A parte Guberti, quello che serviva veramente a questa Roma, per essere quanto meno competitiva in Campionato, non è arrivato. Nessuna prima punta, nessun difensore. Andremo a Genova, alla prima di campionato, con Andreolli e Cassetti (o peggio, Riise) come centrali, a giocare con una squadra molto offensiva. E’ incredibile come, ancor prima di cominciare, ci troviamo già in emergenza. Di Juan ormai si sono perse le tracce, e non si capisce come faccia a star sempre bene quando gioca con il Brasile, e, una volta messo piede a Roma, soffrire di tutti gli infortuni possibili ed immaginabili.
Credetemi, ho cercato in tutti i modi di allontanare il pessimismo dal mio pensiero, di conseguenza da questo blog, ma non ce la faccio a non notare le nuvole nere. La società si è giustificata prima chiedendo tempo e adesso, che di tempo non ce n’è, si giustifica con la crisi che sta colpendo il calcio mondiale…come a dire “Piove, governo ladro!”. Ma non è con le giustificazioni che si costruisce una squadra, e si convincono i tifosi. Pradè ha perso diverse occasioni, da Cruz a Lugano, per acquistare dei buoni giocatori a parametro zero, ma non si è mosso (o non lo si è fatto muovere…). L’unico movimento in uscita è stato quello, doloroso, di Aquilani. Pensavo che i soldi del Liverpool potessero bastare per fare una mini-campagna acquisti, ma a quanto pare c’è bisogno di un’altra cessione. Il che vuol dire che se prenderemo qualcuno, lo prenderemo alla fine del mercato, quindi senza preparazione, senza margine di tempo per fare ambientare il nuovo acquisto. Ergo, prepariamoci ai replay di Riise, Menez e Baptista, che hanno avuto bisogno di un paio di mesi per cominciare a capire il sistema di gioco…e tutti ci ricordiamo com’è andato il nostro campionato, all’inizio.
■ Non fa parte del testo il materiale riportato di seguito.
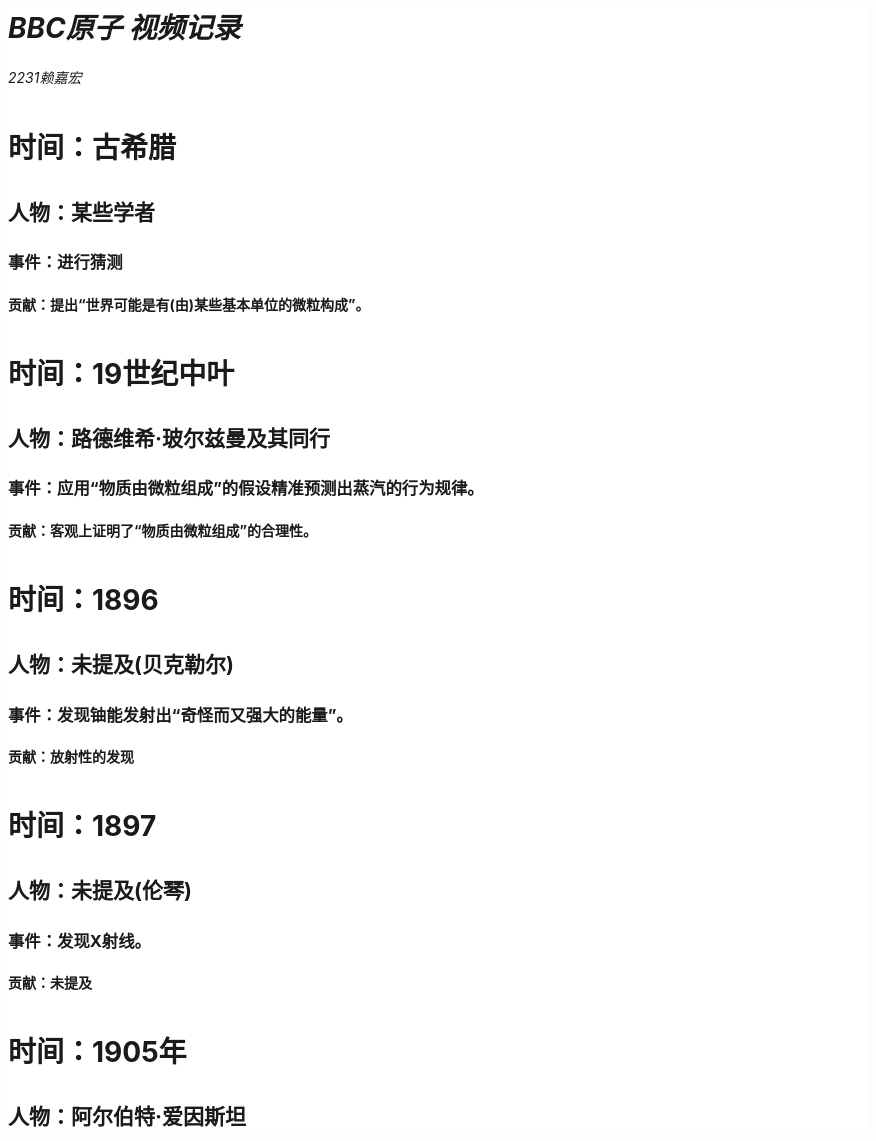 # _BBC原子 视频记录_

###### 2231赖嘉宏

# 时间：古希腊

## 人物：某些学者

### 事件：进行猜测

#### 贡献：提出“世界可能是有(由)某些基本单位的微粒构成”。

# 时间：19世纪中叶

## 人物：路德维希·玻尔兹曼及其同行

### 事件：应用“物质由微粒组成”的假设精准预测出蒸汽的行为规律。

#### 贡献：客观上证明了“物质由微粒组成”的合理性。

# 时间：1896

## 人物：未提及(贝克勒尔)

### 事件：发现铀能发射出“奇怪而又强大的能量”。

#### 贡献：放射性的发现

# 时间：1897

## 人物：未提及(伦琴)

### 事件：发现X射线。

#### 贡献：未提及

# 时间：1905年

## 人物：阿尔伯特·爱因斯坦
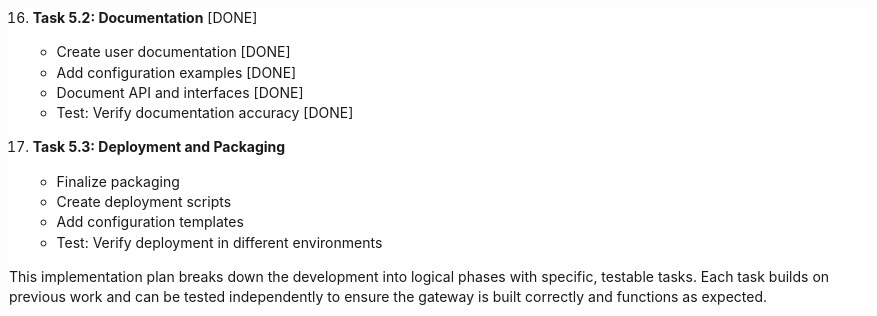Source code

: 16. **Task 5.2: Documentation** [DONE]
    - Create user documentation [DONE]
    - Add configuration examples [DONE]
    - Document API and interfaces [DONE]
    - Test: Verify documentation accuracy [DONE]

17. **Task 5.3: Deployment and Packaging**
    - Finalize packaging
    - Create deployment scripts
    - Add configuration templates
    - Test: Verify deployment in different environments

This implementation plan breaks down the development into logical phases with specific, testable tasks. Each task builds on previous work and can be tested independently to ensure the gateway is built correctly and functions as expected.
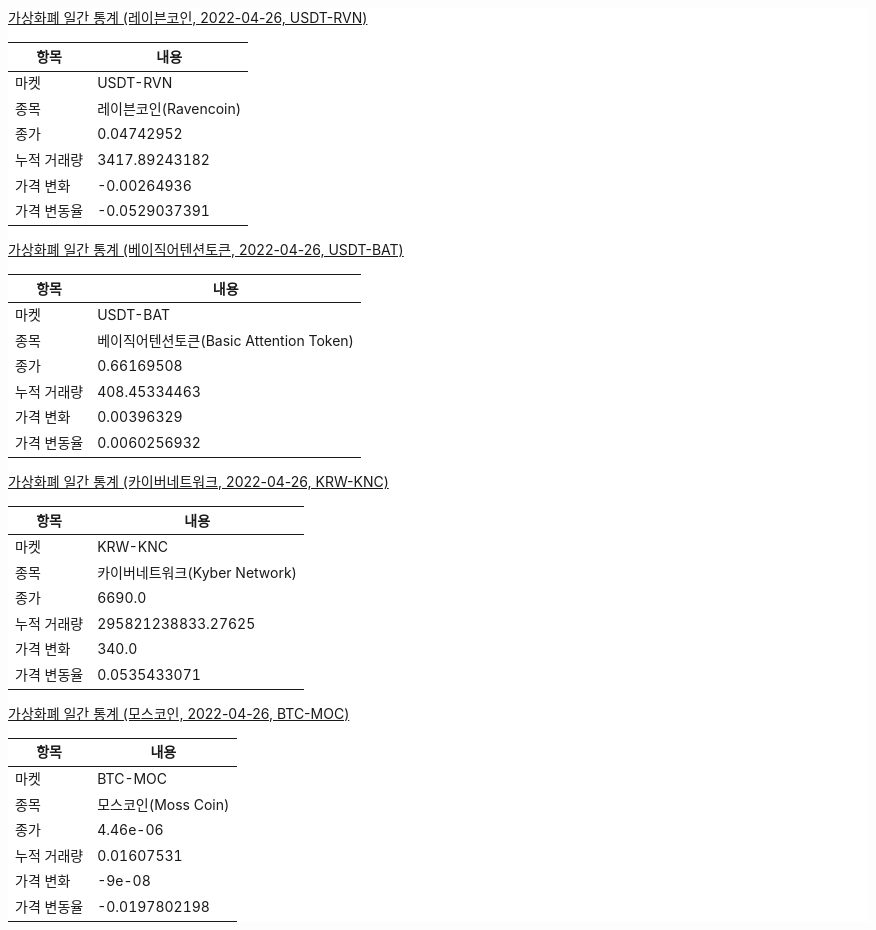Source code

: 
[가상화폐 일간 통계 (레이븐코인, 2022-04-26, USDT-RVN)](USDT-RVN-daily-candle-10days.html)

|항목|내용|
|--|--|
|마켓|USDT-RVN|
|종목|레이븐코인(Ravencoin)|
|종가|0.04742952|
|누적 거래량|3417.89243182|
|가격 변화|-0.00264936|
|가격 변동율|-0.0529037391|


[가상화폐 일간 통계 (베이직어텐션토큰, 2022-04-26, USDT-BAT)](USDT-BAT-daily-candle-10days.html)

|항목|내용|
|--|--|
|마켓|USDT-BAT|
|종목|베이직어텐션토큰(Basic Attention Token)|
|종가|0.66169508|
|누적 거래량|408.45334463|
|가격 변화|0.00396329|
|가격 변동율|0.0060256932|


[가상화폐 일간 통계 (카이버네트워크, 2022-04-26, KRW-KNC)](KRW-KNC-daily-candle-10days.html)

|항목|내용|
|--|--|
|마켓|KRW-KNC|
|종목|카이버네트워크(Kyber Network)|
|종가|6690.0|
|누적 거래량|295821238833.27625|
|가격 변화|340.0|
|가격 변동율|0.0535433071|


[가상화폐 일간 통계 (모스코인, 2022-04-26, BTC-MOC)](BTC-MOC-daily-candle-10days.html)

|항목|내용|
|--|--|
|마켓|BTC-MOC|
|종목|모스코인(Moss Coin)|
|종가|4.46e-06|
|누적 거래량|0.01607531|
|가격 변화|-9e-08|
|가격 변동율|-0.0197802198|
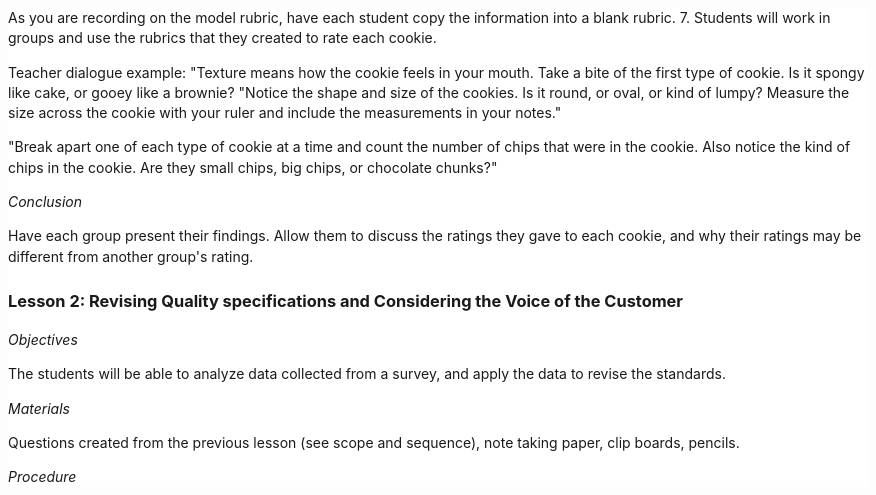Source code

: </td>
<td>
As you are recording on the model rubric, have each student copy the information into a blank rubric.
</td>
</tr>
<tr>
<td>
7.
</td>
<td>
Students will work in groups and use the rubrics that they created to rate each cookie.
</td>
</tr>
</table>
</dl>
</blockquote>
<p>
Teacher dialogue example: "Texture means how the cookie feels in your mouth. Take a bite of the first type of cookie. Is it spongy like cake, or gooey like a brownie? "Notice the shape and size of the cookies. Is it round, or oval, or kind of lumpy?  Measure the size across the cookie with your ruler and include the measurements in your notes."
</p>
<p>
"Break apart one of each type of cookie at a time and count the number of chips that were in the cookie. Also notice the kind of chips in the cookie. Are they small chips, big chips, or chocolate chunks?"
</p>
<p>
<i>
Conclusion
</i>
</p>
<p>
Have each group present their findings. Allow them to discuss the ratings they gave to each cookie, and why their ratings may be different from another group's rating.
</p>
<h3>
Lesson 2: Revising Quality specifications and Considering the Voice of the Customer
</h3>
<p>
<i>
Objectives
</i>
</p>
<p>
The students will be able to analyze data collected from a survey, and apply the data to revise the standards.
</p>
<p>
<i>
Materials
</i>
</p>
<p>
Questions created from the previous lesson (see scope and sequence), note taking paper, clip boards, pencils.
</p>
<p>
<i>
Procedure
</i>
</p>
<blockquote>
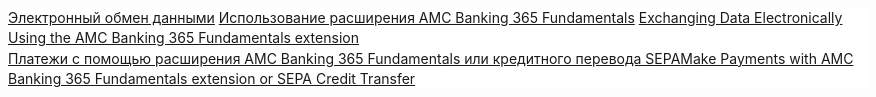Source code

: <span data-ttu-id="d3a7d-273">[Электронный обмен данными](across-data-exchange.md)
[Использование расширения AMC Banking 365 Fundamentals](ui-extensions-amc-banking.md) </span><span class="sxs-lookup"><span data-stu-id="d3a7d-273">[Exchanging Data Electronically](across-data-exchange.md)
[Using the AMC Banking 365 Fundamentals extension](ui-extensions-amc-banking.md) </span></span>  
[<span data-ttu-id="d3a7d-274">Платежи с помощью расширения AMC Banking 365 Fundamentals или кредитного перевода SEPA</span><span class="sxs-lookup"><span data-stu-id="d3a7d-274">Make Payments with AMC Banking 365 Fundamentals extension or SEPA Credit Transfer</span></span>](finance-make-payments-with-bank-data-conversion-service-or-sepa-credit-transfer.md)   
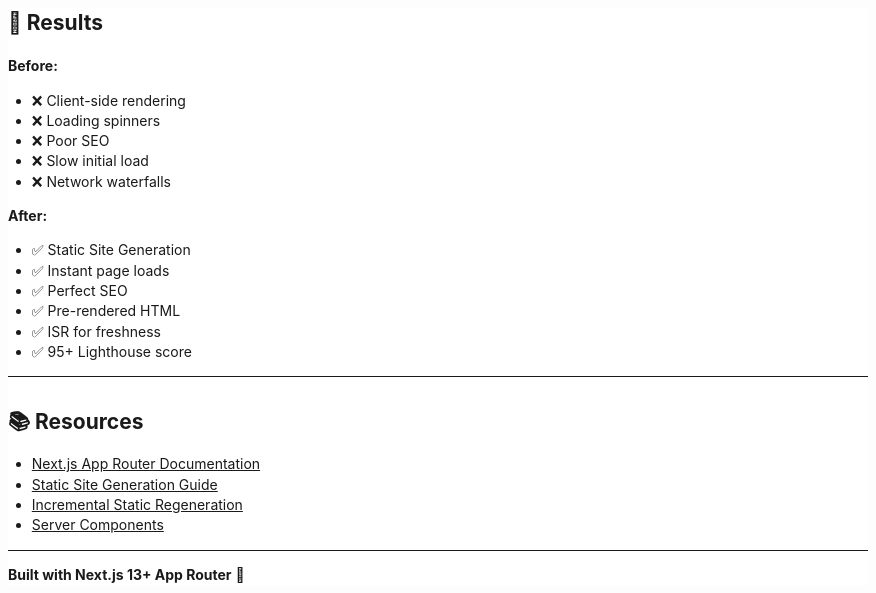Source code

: 
## 🎉 Results

**Before:**
- ❌ Client-side rendering
- ❌ Loading spinners
- ❌ Poor SEO
- ❌ Slow initial load
- ❌ Network waterfalls

**After:**
- ✅ Static Site Generation
- ✅ Instant page loads
- ✅ Perfect SEO
- ✅ Pre-rendered HTML
- ✅ ISR for freshness
- ✅ 95+ Lighthouse score

---

## 📚 Resources

- [Next.js App Router Documentation](https://nextjs.org/docs/app)
- [Static Site Generation Guide](https://nextjs.org/docs/pages/building-your-application/rendering/static-site-generation)
- [Incremental Static Regeneration](https://nextjs.org/docs/pages/building-your-application/data-fetching/incremental-static-regeneration)
- [Server Components](https://nextjs.org/docs/getting-started/react-essentials#server-components)

---

**Built with Next.js 13+ App Router** 🚀
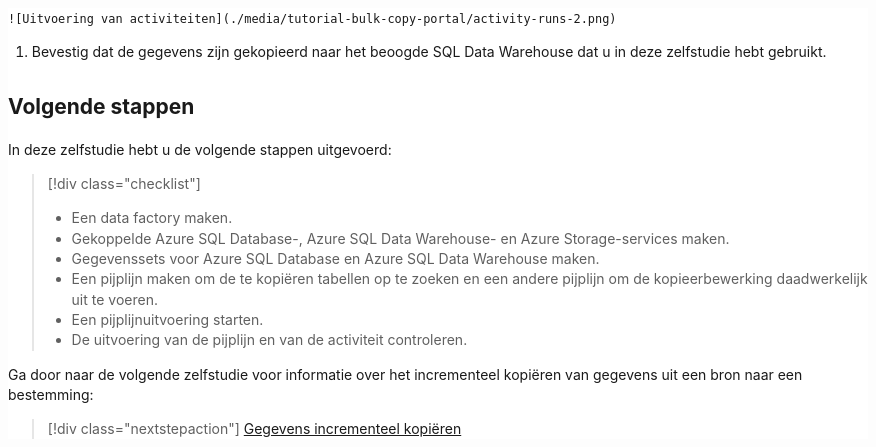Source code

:     ![Uitvoering van activiteiten](./media/tutorial-bulk-copy-portal/activity-runs-2.png)
1. Bevestig dat de gegevens zijn gekopieerd naar het beoogde SQL Data Warehouse dat u in deze zelfstudie hebt gebruikt. 

## <a name="next-steps"></a>Volgende stappen
In deze zelfstudie hebt u de volgende stappen uitgevoerd: 

> [!div class="checklist"]
> * Een data factory maken.
> * Gekoppelde Azure SQL Database-, Azure SQL Data Warehouse- en Azure Storage-services maken.
> * Gegevenssets voor Azure SQL Database en Azure SQL Data Warehouse maken.
> * Een pijplijn maken om de te kopiëren tabellen op te zoeken en een andere pijplijn om de kopieerbewerking daadwerkelijk uit te voeren. 
> * Een pijplijnuitvoering starten.
> * De uitvoering van de pijplijn en van de activiteit controleren.

Ga door naar de volgende zelfstudie voor informatie over het incrementeel kopiëren van gegevens uit een bron naar een bestemming:
> [!div class="nextstepaction"]
>[Gegevens incrementeel kopiëren](tutorial-incremental-copy-portal.md)

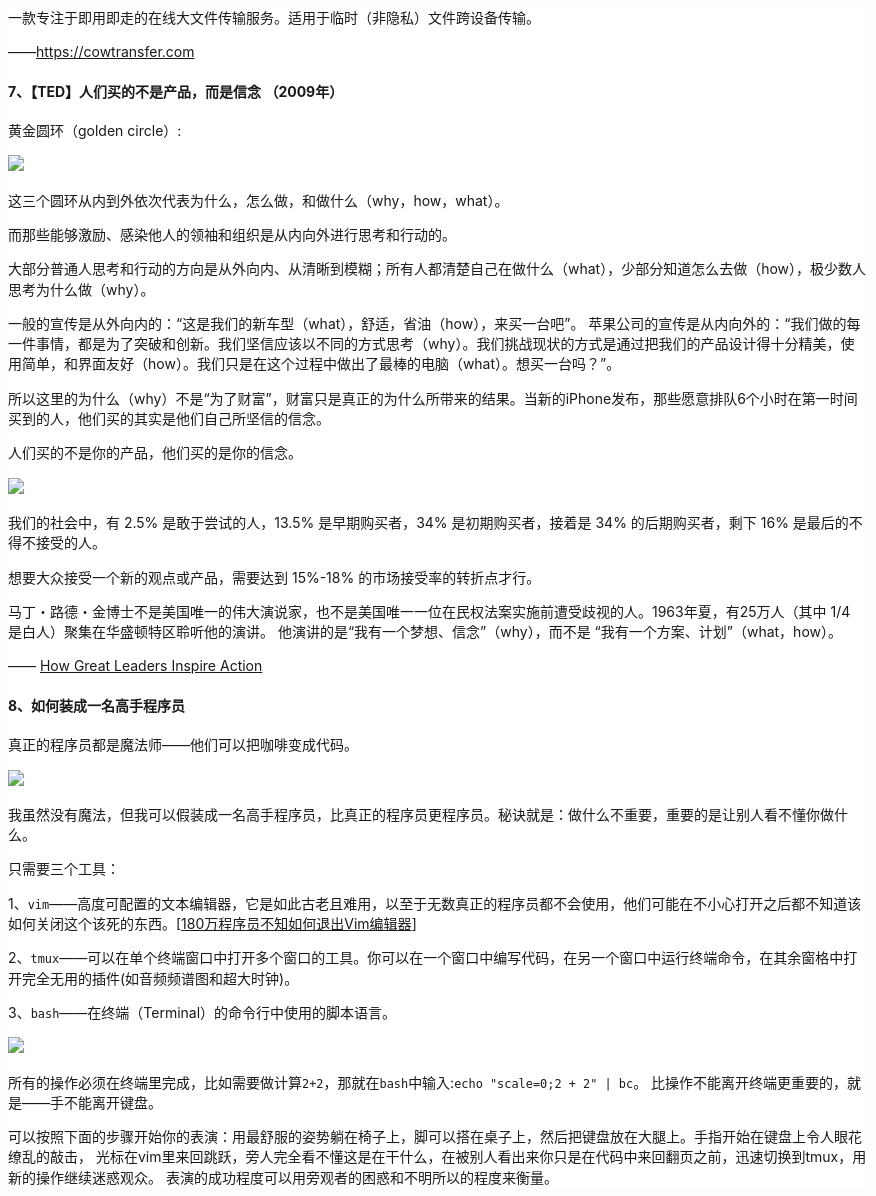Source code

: 一款专注于即用即走的在线大文件传输服务。适用于临时（非隐私）文件跨设备传输。

——https://cowtransfer.com


#### 7、【TED】人们买的不是产品，而是信念 （2009年）

黄金圆环（golden circle）:

![](https://i.loli.net/2019/11/12/ydqc7Fsw5heJfOK.png)

这三个圆环从内到外依次代表为什么，怎么做，和做什么（why，how，what）。

而那些能够激励、感染他人的领袖和组织是从内向外进行思考和行动的。

大部分普通人思考和行动的方向是从外向内、从清晰到模糊；所有人都清楚自己在做什么（what），少部分知道怎么去做（how），极少数人思考为什么做（why）。

一般的宣传是从外向内的：“这是我们的新车型（what），舒适，省油（how），来买一台吧”。
苹果公司的宣传是从内向外的：“我们做的每一件事情，都是为了突破和创新。我们坚信应该以不同的方式思考（why）。我们挑战现状的方式是通过把我们的产品设计得十分精美，使用简单，和界面友好（how）。我们只是在这个过程中做出了最棒的电脑（what）。想买一台吗？”。

所以这里的为什么（why）不是“为了财富”，财富只是真正的为什么所带来的结果。当新的iPhone发布，那些愿意排队6个小时在第一时间买到的人，他们买的其实是他们自己所坚信的信念。

人们买的不是你的产品，他们买的是你的信念。

![](https://i.loli.net/2019/11/12/3YzinjEFOxQotmM.png)

我们的社会中，有 2.5% 是敢于尝试的人，13.5% 是早期购买者，34% 是初期购买者，接着是 34% 的后期购买者，剩下 16% 是最后的不得不接受的人。

想要大众接受一个新的观点或产品，需要达到 15%-18% 的市场接受率的转折点才行。

马丁・路德・金博士不是美国唯一的伟大演说家，也不是美国唯一一位在民权法案实施前遭受歧视的人。1963年夏，有25万人（其中 1/4 是白人）聚集在华盛顿特区聆听他的演讲。
他演讲的是“我有一个梦想、信念”（why），而不是 “我有一个方案、计划”（what，how）。

—— [How Great Leaders Inspire Action](https://www.ted.com/talks/simon_sinek_how_great_leaders_inspire_action/transcript?referrer=playlist-the_most_popular_talks_of_all#t-1065395)


#### 8、如何装成一名高手程序员

真正的程序员都是魔法师——他们可以把咖啡变成代码。

![](https://i.loli.net/2019/11/11/RAokLq79H1NXdjz.jpg)

我虽然没有魔法，但我可以假装成一名高手程序员，比真正的程序员更程序员。秘诀就是：做什么不重要，重要的是让别人看不懂你做什么。

只需要三个工具：

1、`vim`——高度可配置的文本编辑器，它是如此古老且难用，以至于无数真正的程序员都不会使用，他们可能在不小心打开之后都不知道该如何关闭这个该死的东西。[[180万程序员不知如何退出Vim编辑器](https://zhuanlan.zhihu.com/p/61277913)]

2、`tmux`——可以在单个终端窗口中打开多个窗口的工具。你可以在一个窗口中编写代码，在另一个窗口中运行终端命令，在其余窗格中打开完全无用的插件(如音频频谱图和超大时钟)。

3、`bash`——在终端（Terminal）的命令行中使用的脚本语言。

![](https://i.loli.net/2019/11/11/IOm5YEdshoVl4N8.png)

所有的操作必须在终端里完成，比如需要做计算`2+2`，那就在`bash`中输入:`echo "scale=0;2 + 2" | bc`。 比操作不能离开终端更重要的，就是——手不能离开键盘。

可以按照下面的步骤开始你的表演：用最舒服的姿势躺在椅子上，脚可以搭在桌子上，然后把键盘放在大腿上。手指开始在键盘上令人眼花缭乱的敲击，
光标在vim里来回跳跃，旁人完全看不懂这是在干什么，在被别人看出来你只是在代码中来回翻页之前，迅速切换到tmux，用新的操作继续迷惑观众。
表演的成功程度可以用旁观者的困惑和不明所以的程度来衡量。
Sinceramente pensavo che dagli errori precedenti si potesse imparare qualcosa, e invece siamo costretti a rivivere le stesse situazioni, gli stessi dubbi.
La Roma è sbarcata oggi in Slovacchia, a Kosice, portando con se dall’Italia milioni di dubbi, e neanche una vittoria con i modesti avversari, può cancellarli. Bisognerà aspettare il 31 Agosto per capire se il gioco si sbloccherà, se si farà la prima mossa. Nel frattempo ci saranno Genoa e Juventus di mezzo. I primi 6 punti da conquistare, i primi due scontri diretti da giocare con una squadra che non conosce il proprio presente, figuriamoci il futuro.
Mi dicono sempre che la speranza è l’ultima a morire.